The areas where the provider should make improvement are:

  • Review how patients with caring responsibilities are identified and recorded on the clinical system to ensure information, advice and support is available to them.
  • Ensure that a programme of regular fire drills is devised and implemented

Professor Steve Field (CBE FRCP FFPH FRCGP) 

Chief Inspector of General Practice

26 September 2014

During an inspection looking at part of the service

When we inspected on 11 December 2013, we noted that the practice had not implemented some of the actions recommended in a February 2013 infection control audit. For example, treatment rooms were still carpeted and a legionella risk assessment had not yet taken place. This meant that the provider was failing to comply with the requirements of Regulation 12 Health and Social Care Act 2008 (Regulated Activities) Regulations 2010. We asked the provider to take action.

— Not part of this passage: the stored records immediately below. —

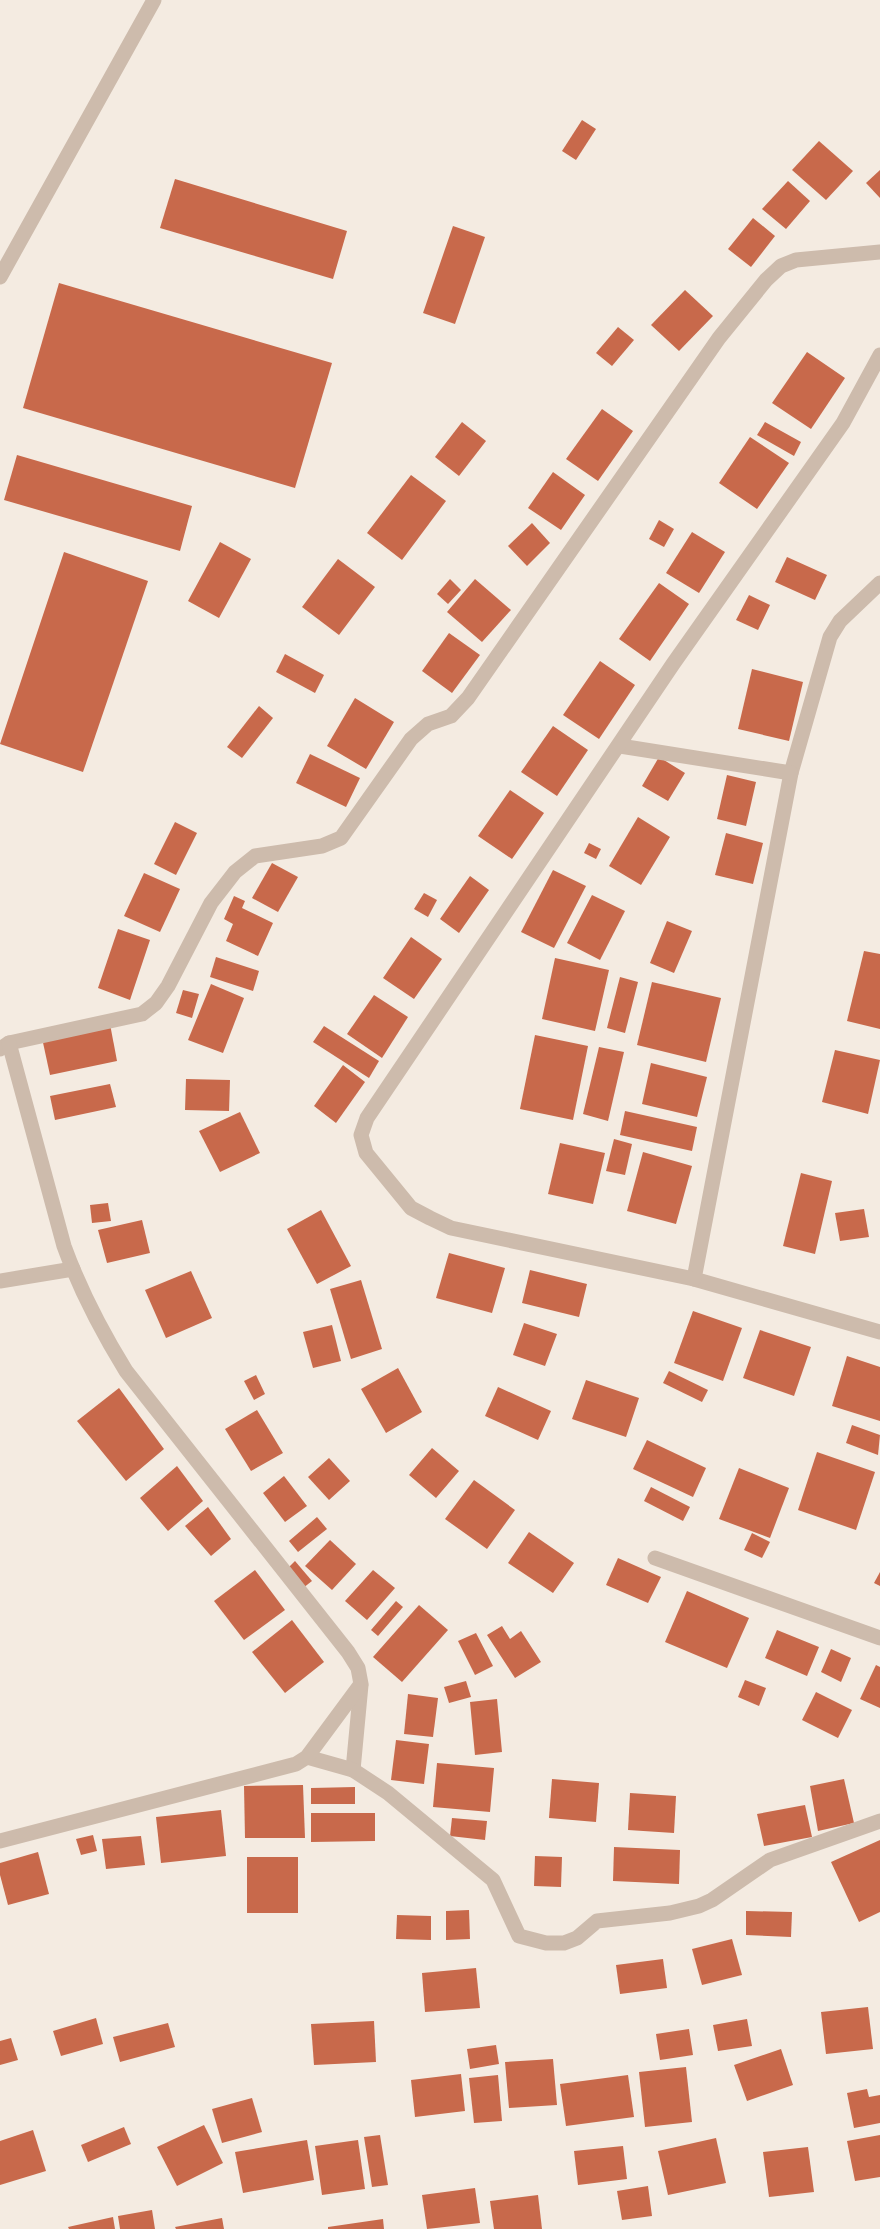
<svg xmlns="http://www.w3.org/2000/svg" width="880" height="2229" viewBox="0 0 880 2229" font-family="Helvetica,sans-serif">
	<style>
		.building { fill: #c8694b }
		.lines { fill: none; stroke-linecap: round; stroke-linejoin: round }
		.minor { stroke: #cdbbac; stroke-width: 15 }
	</style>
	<rect width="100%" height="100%" fill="#f4ebe1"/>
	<!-- building -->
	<g class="building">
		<path d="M582,120L596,129L576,160L562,151Z"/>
		<path d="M819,141L853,171L826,200L792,170Z"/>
		<path d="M880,170V198L866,183Z"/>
		<path d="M175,179L347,231L333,279L160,228Z"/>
		<path d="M788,181L810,201L786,229L762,209Z"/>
		<path d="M753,218L775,236L751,267L728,249Z"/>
		<path d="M453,226L485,237L455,324L423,313Z"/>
		<path d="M59,283L332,363L295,488L23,408Z"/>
		<path d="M685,290L713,316L679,351L651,325Z"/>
		<path d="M618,327L634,340L612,366L596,353Z"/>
		<path d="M807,352L845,378L811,429L772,403Z"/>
		<path d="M602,409L633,431L598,481L566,459Z"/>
		<path d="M462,422L486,441L459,476L435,457Z"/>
		<path d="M765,422L801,442L794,456L757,435Z"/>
		<path d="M750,437L789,463L757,509L719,483Z"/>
		<path d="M17,455L192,506L180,551L4,500Z"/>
		<path d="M553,472L585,495L561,530L528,508Z"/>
		<path d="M411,475L446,501L402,560L367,533Z"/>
		<path d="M659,520L674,529L664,547L649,539Z"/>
		<path d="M532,523L550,543L527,566L508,546Z"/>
		<path d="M692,532L725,552L699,593L666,573Z"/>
		<path d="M220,542L251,559L219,618L188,601Z"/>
		<path d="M64,552L148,581L83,772L0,744Z"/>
		<path d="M787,557L827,575L815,600L775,582Z"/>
		<path d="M338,559L375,587L339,635L302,607Z"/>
		<path d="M450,579L461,590L448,604L437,594Z"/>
		<path d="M475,579L511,610L482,642L447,612Z"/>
		<path d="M659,583L689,604L650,661L619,639Z"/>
		<path d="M749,595L770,605L758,630L736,620Z"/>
		<path d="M449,633L480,655L452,693L422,671Z"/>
		<path d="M285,654L324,675L315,693L276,672Z"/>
		<path d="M600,661L635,685L599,739L563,715Z"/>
		<path d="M752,669L803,682L789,741L738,729Z"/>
		<path d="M355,698L394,722L366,769L327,746Z"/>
		<path d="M259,706L273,718L242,758L227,747Z"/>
		<path d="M553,726L588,750L557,796L521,772Z"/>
		<path d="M310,754L360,778L346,807L296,783Z"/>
		<path d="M659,757L685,773L668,801L642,786Z"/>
		<path d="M727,775L756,782L746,826L717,819Z"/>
		<path d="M510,790L544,813L512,859L478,836Z"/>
		<path d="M638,817L670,837L641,885L609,866Z"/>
		<path d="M175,822L197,833L176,875L154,864Z"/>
		<path d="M726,833L763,843L753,884L715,875Z"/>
		<path d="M589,843L601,849L596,859L584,853Z"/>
		<path d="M272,863L298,877L278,912L252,898Z"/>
		<path d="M553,870L586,886L554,948L521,932Z"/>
		<path d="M144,873L180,889L160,932L124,916Z"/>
		<path d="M470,876L489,890L459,933L440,919Z"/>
		<path d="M424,893L437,900L428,917L414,909Z"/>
		<path d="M592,895L625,911L600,960L567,943Z"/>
		<path d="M234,896L245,901L242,908L273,923L258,956L226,941L233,924L224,919Z"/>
		<path d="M667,921L692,931L674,973L650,963Z"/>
		<path d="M118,929L150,940L130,1000L98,988Z"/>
		<path d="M411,937L442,959L414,999L383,978Z"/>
		<path d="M864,951L880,954V1029L847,1021Z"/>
		<path d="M216,957L259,971L253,991L210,977Z"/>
		<path d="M555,958L609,970L595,1031L542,1019Z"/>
		<path d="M620,977L638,982L625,1033L607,1028Z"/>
		<path d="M652,982L721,998L706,1062L637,1045Z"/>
		<path d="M211,984L244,998L223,1053L188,1040Z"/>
		<path d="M183,990L199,994L192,1018L176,1013Z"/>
		<path d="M374,995L408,1017L382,1058L347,1034Z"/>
		<path d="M110,1024L117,1061L50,1075L42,1038Z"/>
		<path d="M324,1026L379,1061L369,1078L313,1042Z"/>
		<path d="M535,1035L588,1046L573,1120L520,1109Z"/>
		<path d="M599,1047L624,1052L608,1121L583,1114Z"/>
		<path d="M835,1050L880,1060L868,1114L822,1102Z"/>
		<path d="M651,1063L707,1077L697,1117L642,1104Z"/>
		<path d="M343,1065L365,1082L336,1123L314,1106Z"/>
		<path d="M186,1079L230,1080L229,1111L185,1110Z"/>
		<path d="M110,1084L116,1107L55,1120L50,1096Z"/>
		<path d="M625,1111L697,1127L692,1151L620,1135Z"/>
		<path d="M240,1112L260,1153L220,1172L199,1131Z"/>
		<path d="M614,1139L632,1144L625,1175L606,1171Z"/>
		<path d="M560,1143L605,1153L593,1204L548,1194Z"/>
		<path d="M643,1152L692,1166L676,1224L627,1211Z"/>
		<path d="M801,1173L832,1181L815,1254L783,1246Z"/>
		<path d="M108,1203L111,1221L92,1223L90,1205Z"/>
		<path d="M864,1209L869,1237L840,1241L835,1213Z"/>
		<path d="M321,1210L351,1266L317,1284L287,1229Z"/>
		<path d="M142,1220L150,1253L107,1263L98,1230Z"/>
		<path d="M449,1253L505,1268L492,1313L436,1298Z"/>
		<path d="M530,1270L587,1284L579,1317L522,1303Z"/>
		<path d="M191,1271L212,1318L166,1338L145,1290Z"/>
		<path d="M361,1280L382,1349L351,1359L330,1289Z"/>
		<path d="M693,1311L742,1328L723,1381L674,1363Z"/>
		<path d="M524,1323L557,1334L545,1366L513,1355Z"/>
		<path d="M332,1325L341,1361L313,1368L303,1332Z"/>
		<path d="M760,1330L811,1347L794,1396L743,1378Z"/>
		<path d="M847,1356L880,1367V1421L832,1406Z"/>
		<path d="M398,1368L422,1412L386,1433L361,1389Z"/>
		<path d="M669,1371L708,1390L702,1402L663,1383Z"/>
		<path d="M256,1375L265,1394L254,1400L244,1381Z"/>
		<path d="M586,1380L639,1398L626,1437L572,1419Z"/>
		<path d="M498,1387L551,1411L538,1440L485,1416Z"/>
		<path d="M119,1388L164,1449L126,1481L77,1421Z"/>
		<path d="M257,1410L283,1453L251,1471L225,1429Z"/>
		<path d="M852,1425L880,1435L878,1455L846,1443Z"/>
		<path d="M647,1440L706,1468L693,1497L633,1469Z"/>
		<path d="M432,1448L459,1471L436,1498L409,1475Z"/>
		<path d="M817,1452L875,1472L856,1530L798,1510Z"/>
		<path d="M329,1458L350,1481L329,1500L308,1477Z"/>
		<path d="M177,1466L203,1501L168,1531L140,1498Z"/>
		<path d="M739,1468L789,1488L770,1538L719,1519Z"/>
		<path d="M284,1476L307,1506L285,1522L263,1493Z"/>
		<path d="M474,1480L515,1510L487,1549L445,1519Z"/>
		<path d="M651,1487L690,1507L683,1521L644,1501Z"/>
		<path d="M208,1507L231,1539L211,1556L185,1526Z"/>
		<path d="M317,1517L327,1529L298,1552L289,1541Z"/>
		<path d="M529,1532L574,1563L553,1593L508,1563Z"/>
		<path d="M752,1533L770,1542L762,1558L744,1550Z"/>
		<path d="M330,1540L356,1564L332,1590L305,1566Z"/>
		<path d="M618,1558L661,1577L648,1603L606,1585Z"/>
		<path d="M295,1561L312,1581L303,1588L287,1569Z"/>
		<path d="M255,1570L285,1610L244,1640L214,1601Z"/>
		<path d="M373,1570L395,1588L367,1620L345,1601Z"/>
		<path d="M880,1572V1586L874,1583Z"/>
		<path d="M687,1591L749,1618L727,1668L665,1642Z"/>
		<path d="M396,1601L403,1607L378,1636L371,1630Z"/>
		<path d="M419,1605L448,1630L402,1682L373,1657Z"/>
		<path d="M292,1620L324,1662L285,1693L252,1652Z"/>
		<path d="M502,1626L510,1639L521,1631L541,1662L515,1678L487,1635Z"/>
		<path d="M777,1630L819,1647L807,1676L765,1658Z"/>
		<path d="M476,1633L493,1666L475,1675L458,1641Z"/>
		<path d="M831,1649L851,1658L841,1682L821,1672Z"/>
		<path d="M876,1665L880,1667V1708L860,1699Z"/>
		<path d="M745,1680L766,1688L759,1706L738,1697Z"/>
		<path d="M466,1681L471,1697L449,1703L444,1687Z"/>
		<path d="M816,1692L852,1710L838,1738L802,1720Z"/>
		<path d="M408,1694L438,1698L433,1737L404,1734Z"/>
		<path d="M497,1699L502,1752L475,1755L470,1702Z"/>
		<path d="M396,1740L429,1744L424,1784L391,1780Z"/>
		<path d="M437,1763L494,1768L490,1812L433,1807Z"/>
		<path d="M552,1779L599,1783L596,1822L549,1818Z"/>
		<path d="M844,1779L854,1823L818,1831L810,1786Z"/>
		<path d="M303,1785L305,1838H245L244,1786Z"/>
		<path d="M355,1787V1804H311V1788Z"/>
		<path d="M630,1793L676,1796L674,1833L628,1830Z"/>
		<path d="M805,1805L812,1837L764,1846L757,1814Z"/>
		<path d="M221,1810L226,1856L161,1863L156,1817Z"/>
		<path d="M311,1813H375V1841L311,1842Z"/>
		<path d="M452,1818L487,1821L485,1840L450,1836Z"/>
		<path d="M93,1835L97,1851L81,1855L76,1839Z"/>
		<path d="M141,1836L145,1865L106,1869L102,1839Z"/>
		<path d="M880,1840V1912L859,1922L831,1862Z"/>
		<path d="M614,1847L680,1850L679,1884L613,1881Z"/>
		<path d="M38,1852L49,1894L8,1905L0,1875V1863Z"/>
		<path d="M535,1856L562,1857L561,1887L534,1886Z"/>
		<rect x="247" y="1857" width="51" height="56"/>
		<path d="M469,1910L470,1939L446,1940V1911Z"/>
		<path d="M746,1911L792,1912L791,1937L746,1935Z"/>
		<path d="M397,1915L431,1916V1940L396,1939Z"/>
		<path d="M732,1939L742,1975L702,1985L692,1949Z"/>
		<path d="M663,1959L667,1988L620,1994L616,1965Z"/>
		<path d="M476,1968L480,2008L425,2012L422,1973Z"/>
		<path d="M868,2007L873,2049L826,2054L821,2012Z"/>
		<path d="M96,2018L103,2044L61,2056L53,2031Z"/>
		<path d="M747,2019L752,2046L718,2051L713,2025Z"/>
		<path d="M374,2021L376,2062L314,2065L311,2024Z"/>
		<path d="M168,2023L175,2047L120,2062L113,2037Z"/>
		<path d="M689,2029L693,2055L660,2060L656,2034Z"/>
		<path d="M11,2038L18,2060L0,2065V2041Z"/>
		<path d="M496,2045L499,2064L470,2069L467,2049Z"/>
		<path d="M781,2049L793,2085L747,2101L734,2065Z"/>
		<path d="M553,2059L557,2105L509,2108L505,2062Z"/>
		<path d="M686,2067L692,2122L645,2127L639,2072Z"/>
		<path d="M461,2074L465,2111L415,2117L411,2080Z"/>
		<path d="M498,2075L502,2121L474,2123L469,2078Z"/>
		<path d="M628,2075L634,2117L566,2126L560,2084Z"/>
		<path d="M867,2089L869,2097L880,2095V2123L854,2128L847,2093Z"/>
		<path d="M252,2098L262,2132L222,2143L212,2109Z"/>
		<path d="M204,2125L223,2163L177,2186L157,2147Z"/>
		<path d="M124,2127L131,2144L88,2162L81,2145Z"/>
		<path d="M33,2130L46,2171L0,2185V2141Z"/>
		<path d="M380,2135L388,2185L372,2187L364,2137Z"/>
		<path d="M880,2135V2177L855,2181L847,2141Z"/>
		<path d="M716,2138L726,2183L668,2195L658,2151Z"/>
		<path d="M307,2140L314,2180L243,2193L235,2152Z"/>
		<path d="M358,2140L365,2189L322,2195L315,2146Z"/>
		<path d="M623,2146L627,2179L578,2185L574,2151Z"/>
		<path d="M808,2147L814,2192L769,2197L763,2152Z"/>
		<path d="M648,2186L652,2216L622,2220L617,2191Z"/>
		<path d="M475,2188L480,2223L427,2229L422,2195Z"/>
		<path d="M538,2195L542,2229H494L490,2201Z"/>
		<path d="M152,2210L155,2229H120L118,2216Z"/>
		<path d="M113,2217L115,2229H69L68,2227Z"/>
		<path d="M222,2218L224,2229H176L175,2227Z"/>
		<path d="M383,2219L384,2229H328V2227Z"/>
	</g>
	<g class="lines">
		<!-- minor -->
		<g class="minor">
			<path d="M0,277L154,0"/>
			<path d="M880,583L840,621L830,637L791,773L694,1279L880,1332"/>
			<path d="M620,746L791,773"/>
			<path d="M0,1049L9,1043L142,1014L156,1003L168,986L211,903L235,872L255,856L322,846L341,838L411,739L428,724L451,716L468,698L719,338L766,280L781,266L796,260L880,252"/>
			<path d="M694,1279L451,1228L430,1218L411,1208L366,1153L361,1135L367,1118L673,664L843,423L880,355"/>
			<path d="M0,1281L73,1269"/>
			<path d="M655,1558L880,1638"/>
			<path d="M361,1685L353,1770L388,1793L493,1880L519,1936L546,1943H564L577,1938L597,1921L670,1913L699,1906L712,1900L770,1860L880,1821"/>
			<path d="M307,1757L353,1770"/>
			<path d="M0,1841L296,1764L307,1757L361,1684L358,1668L348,1652L126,1371C102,1332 80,1290 64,1246L9,1043"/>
		</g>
	</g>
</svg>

At this inspection, we saw that carpeting in treatment rooms had been replaced with non permeable flooring. A legionella risk assessment had also taken place and the subsequent recommended removal of a water storage tank had taken place. We found that the actions taken by the provider was sufficient to comply with the requirements of the regulation.

11 December 2013

During a routine inspection

We visited Arcadian Gardens surgery and spoke with five patients, two GPs, the practice manager, a receptionist and an administrator. People told us they were satisfied with the service they received from the surgery. One person said "both doctors are good", and another person said "they treat me with respect". People told us that they did not have difficulties making appointments.

We spoke with the two doctors who told us how they involved people in their treatment plans and how they ensured that they explain to people about their treatment and conditions. We saw that information was available in written form (via leaflets and print outs) so people were informed about their treatments and conditions.

The surgery was clean and hygienic. However some of the recommendations which had been highlighted in a premises audit had not been actioned. This meant that there were some areas relating to infection control which could present risks.

Both clinical and non-clinical staff at the practice told us they felt supported and we saw that training took place in relevant areas such as safeguarding adults and children. The practice had regular meetings to ensure that up to date information was shared.

We saw that the practice conducted internal surveys and audits and acted on the results of these to make improvements in clinical care. We saw that they responded appropriately to complaints in line with their own complaints policy.